At the council meeting, County Assessor Todd Griffin said 3,600 local properties were overdue for appraisals as of this year. Of those, his office has appraised about 700 so far this year.

Griffin said the goal is to assess the rest by this May in hopes of making property taxes more uniform to homeowners in the county.

Griffin and councilors said he inherited a difficult problem when he took over as assessor in January 2021, and now, the best approach is to chip away at the thousands of properties that haven’t been reassessed in years.

“Now, that is our focus now is to go to work getting these cleaned up, there's no other way to put it,” Griffin said. “We’ve got to look at it. I wish I had the ability to look at all 20,000 in one year.”

Several residents were skeptical and said they believed there must be a better approach.

Some told the council they had been following the activity of the assessor’s office for years, either because their taxes increased dramatically, or because they knew people whose taxes had. That happens when properties are reassessed while the housing market is hot.

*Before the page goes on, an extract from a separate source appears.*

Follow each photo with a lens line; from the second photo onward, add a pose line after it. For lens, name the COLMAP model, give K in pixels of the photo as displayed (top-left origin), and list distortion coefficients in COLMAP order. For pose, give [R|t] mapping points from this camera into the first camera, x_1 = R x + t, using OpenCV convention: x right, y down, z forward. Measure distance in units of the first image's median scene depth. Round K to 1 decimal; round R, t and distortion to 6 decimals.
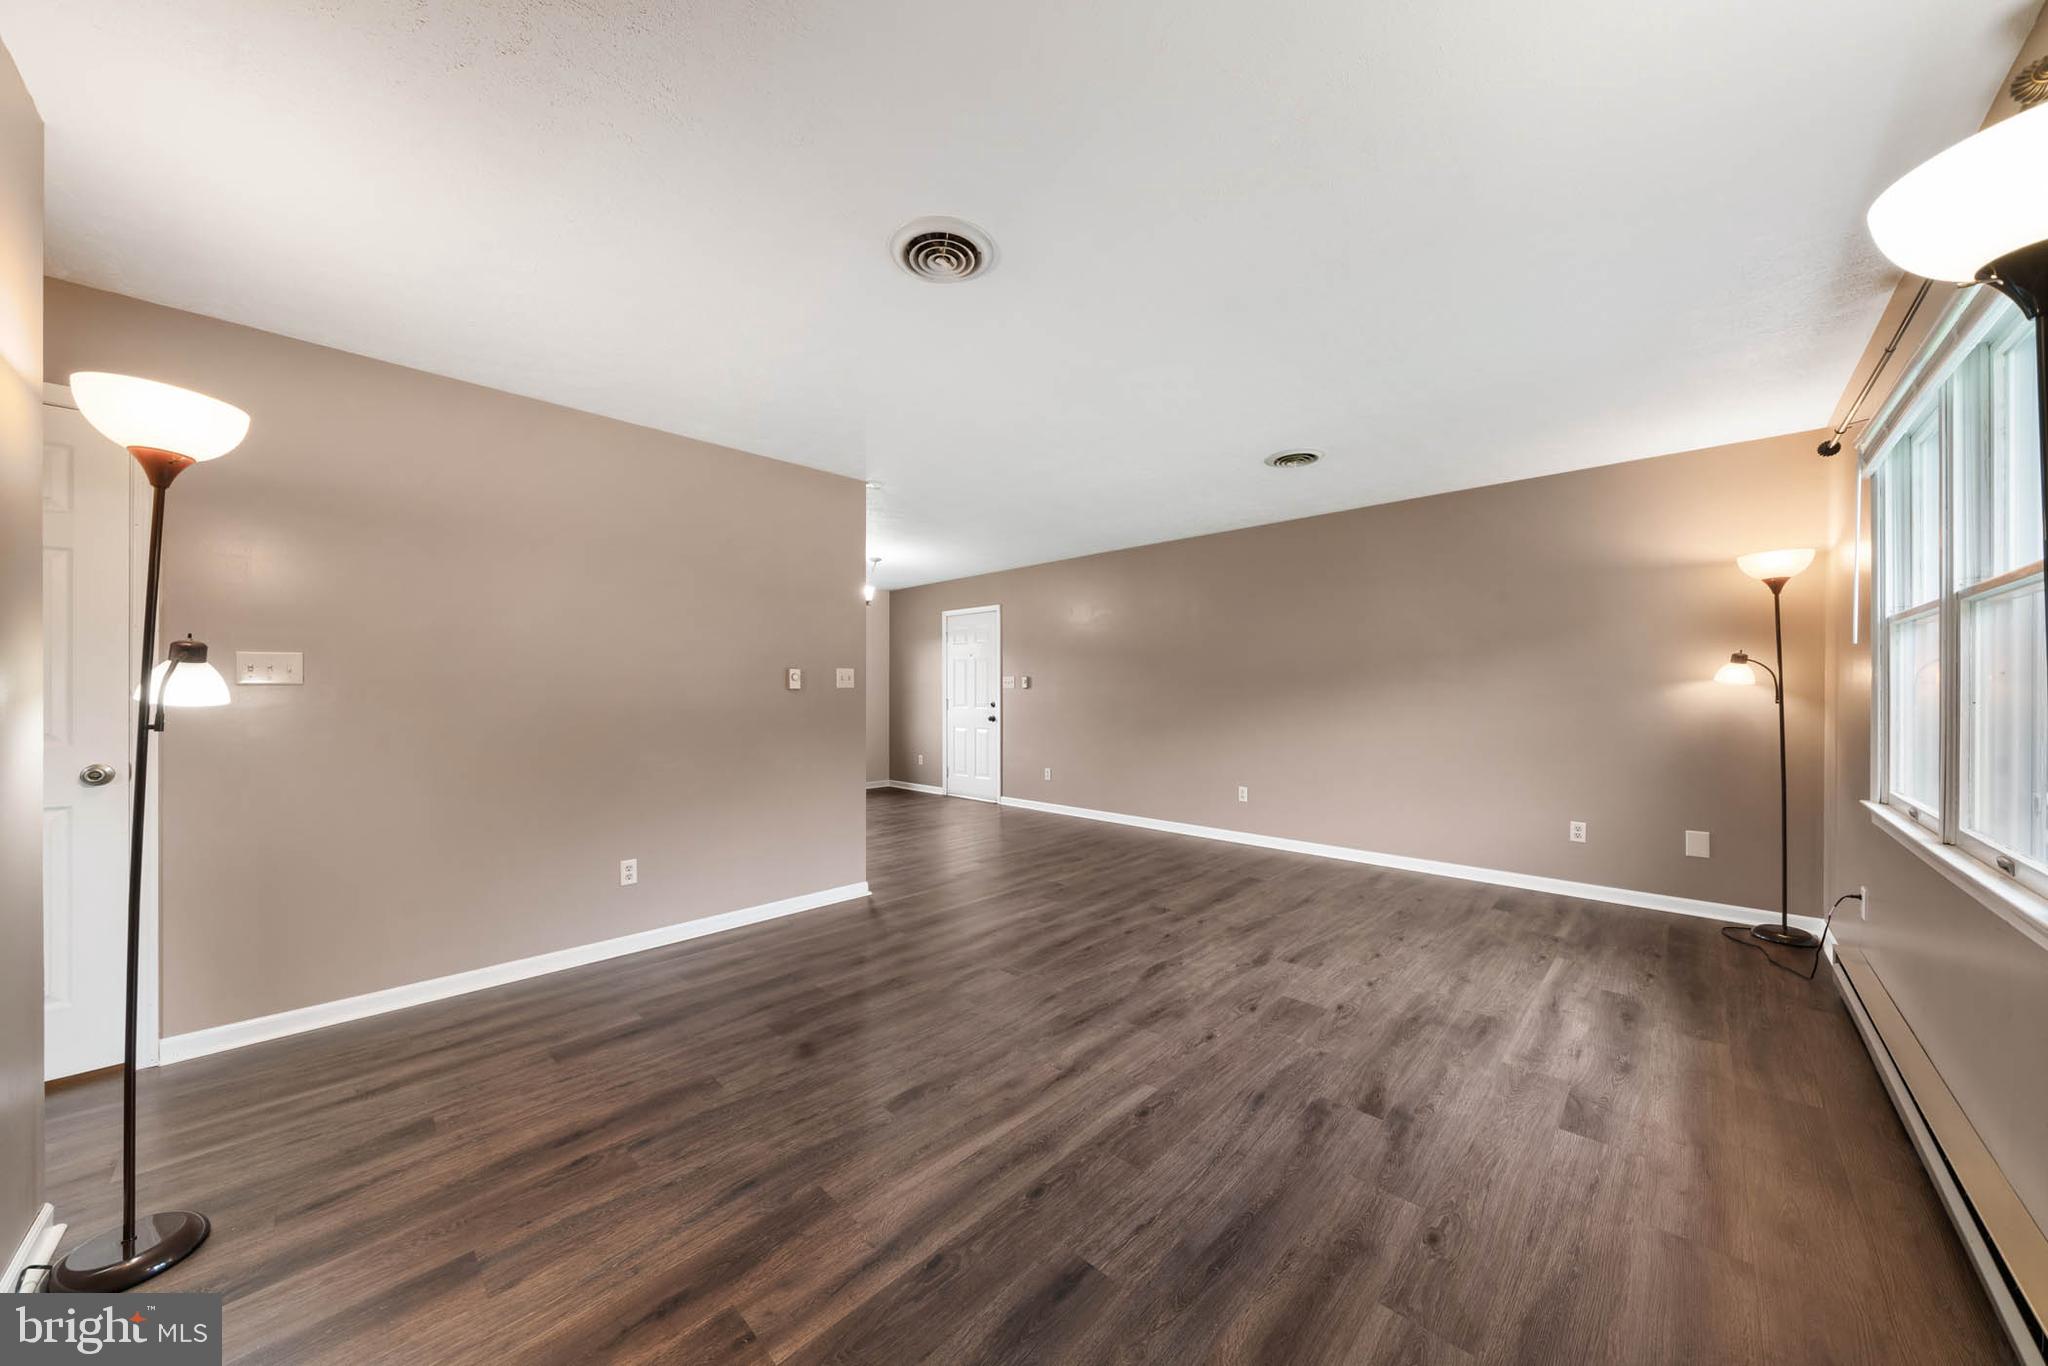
lens RADIAL K [[693.7, 0, 1011.6], [0, 693.7, 687.3], [0, 0, 1]] dist [-0.002624, -0.000200]
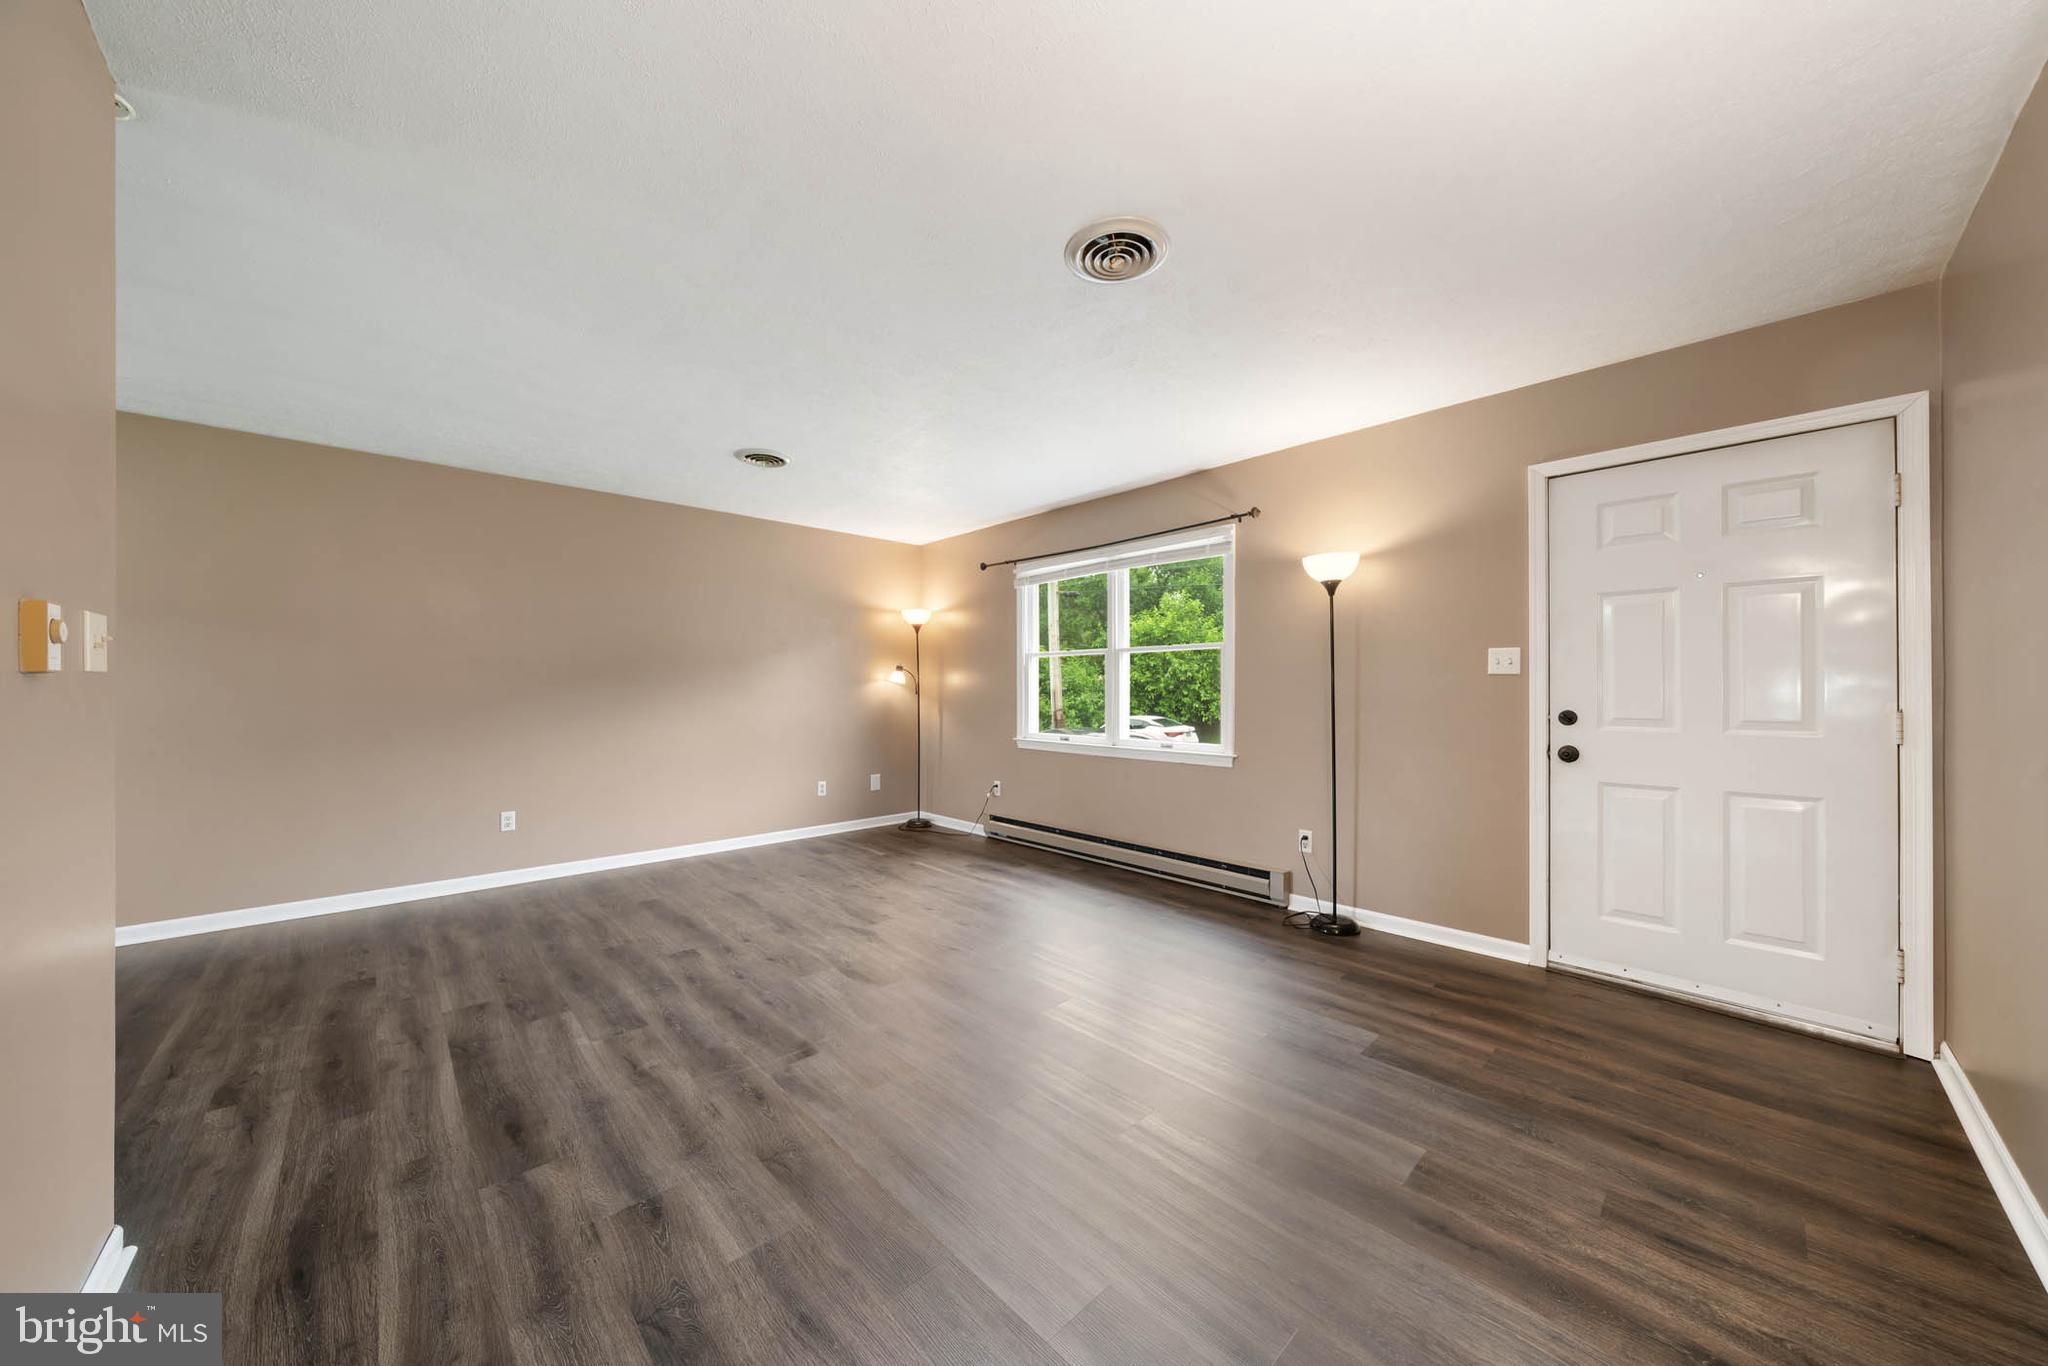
lens RADIAL K [[693.7, 0, 1012.4], [0, 693.7, 686.5], [0, 0, 1]] dist [-0.002624, -0.000200]
pose [[0.044943, 0.002763, 0.998986, -0.629577], [-0.004505, 0.999987, -0.002563, 0.005761], [-0.998979, -0.004386, 0.044955, 0.621500]]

Tracy Taylor of the Wasatch Taxpayers Association said the progress made isn’t enough.

“I hope you feel like some of us citizens who have been trying to work through this problem since last May - even a couple years ago, when we first brought it up to you - we're trying to work within the system, and we're trying to get this straightened out,” Taylor said. “I believe that you have lost trust with the public. That is in the state code that you can ensure the taxpayer an equitable and fair system, if that's the basis of taxation in the state.”

She asked if the county would work with a third-party company to speed up the review process.

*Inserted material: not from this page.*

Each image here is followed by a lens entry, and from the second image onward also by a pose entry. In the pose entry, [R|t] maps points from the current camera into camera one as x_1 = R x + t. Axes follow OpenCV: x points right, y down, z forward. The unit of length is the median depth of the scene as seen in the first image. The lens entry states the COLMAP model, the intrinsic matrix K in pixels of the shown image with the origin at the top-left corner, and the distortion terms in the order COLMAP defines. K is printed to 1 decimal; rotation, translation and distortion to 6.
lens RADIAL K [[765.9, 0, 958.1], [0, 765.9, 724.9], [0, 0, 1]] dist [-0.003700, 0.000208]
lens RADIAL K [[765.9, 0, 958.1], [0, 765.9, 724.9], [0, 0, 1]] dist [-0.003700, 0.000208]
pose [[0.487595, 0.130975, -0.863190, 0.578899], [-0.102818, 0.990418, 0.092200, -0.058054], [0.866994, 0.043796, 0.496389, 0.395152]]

County Manager Dustin Grabau said the county had looked into that but hadn’t found a consultant firm with that specialty. Instead, the Utah State Tax Commission has been helping out.

She said she believed the council didn’t understand the extent of the problem. She brought up properties owned by local government officials that showed inconsistencies in valuations between comparable properties, including the county council, as homes that were overdue for reassessing, and said that’s part of why the public is losing faith in the system.

Assessed values of individual properties are public information.

Bob Babbel said he’d been keeping up with property valuations since before Griffin’s time. He proposed the county use a new system that appraises homes en masse, rather than one by one.

“I have looked at probably 500 homes, using the county system,” Babbel said. “I found over 50% of homes that I looked at that were not changed from 2020 to 2021. So they had exactly the same assessment for 2021 as they did for 2020, over 50%. I mean, the state law says that the homes have to be reassessed every year, a physical assessment every five years, yes, but you've got homes that are going on five to 10 years without being reassessed. I mean, we are very unhappy. And, you know, we're not going to stop until it's fixed.”

Griffin said his office is training two new assessors. He also said the office is exploring options for other ways to expedite assessments.

Councilors thanked Griffin personally for his work and said they wanted to provide support. He said his office needs more IT help.

Griffin agreed to give another update next month.